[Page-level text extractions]

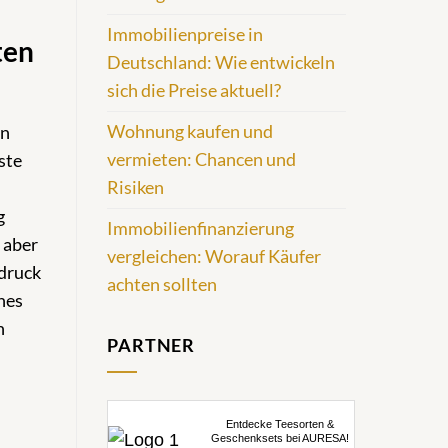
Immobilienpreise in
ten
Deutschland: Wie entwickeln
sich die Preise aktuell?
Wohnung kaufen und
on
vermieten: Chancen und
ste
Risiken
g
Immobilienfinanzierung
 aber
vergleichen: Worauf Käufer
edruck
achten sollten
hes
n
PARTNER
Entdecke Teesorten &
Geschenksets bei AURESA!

## What the exercise asks
Reproduce every line above exactly, pictures excluded.

## Written answer
Immobilienpreise in
ten
Deutschland: Wie entwickeln
sich die Preise aktuell?
Wohnung kaufen und
on
vermieten: Chancen und
ste
Risiken
g
Immobilienfinanzierung
 aber
vergleichen: Worauf Käufer
edruck
achten sollten
hes
n
PARTNER
Entdecke Teesorten &
Geschenksets bei AURESA!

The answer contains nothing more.